Information:
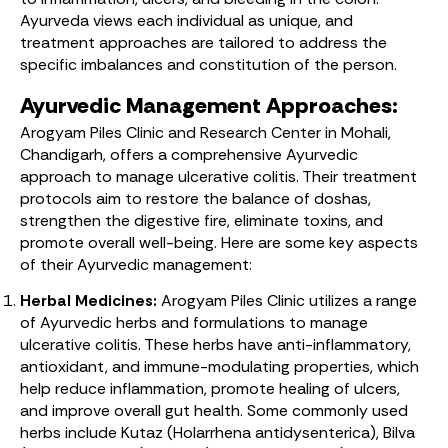
Ayurveda views each individual as unique, and
treatment approaches are tailored to address the
specific imbalances and constitution of the person.
Ayurvedic Management Approaches:
Arogyam Piles Clinic and Research Center in Mohali,
Chandigarh, offers a comprehensive Ayurvedic
approach to manage ulcerative colitis. Their treatment
protocols aim to restore the balance of doshas,
strengthen the digestive fire, eliminate toxins, and
promote overall well-being. Here are some key aspects
of their Ayurvedic management:
Herbal Medicines:
Arogyam Piles Clinic utilizes a range
of Ayurvedic herbs and formulations to manage
ulcerative colitis. These herbs have anti-inflammatory,
antioxidant, and immune-modulating properties, which
help reduce inflammation, promote healing of ulcers,
and improve overall gut health. Some commonly used
herbs include Kutaz (Holarrhena antidysenterica), Bilva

Task brief: Find all lines holding the word "herbs" in the records above and copy them.

Solution to the exercise:
of Ayurvedic herbs and formulations to manage
ulcerative colitis. These herbs have anti-inflammatory,
herbs include Kutaz (Holarrhena antidysenterica), Bilva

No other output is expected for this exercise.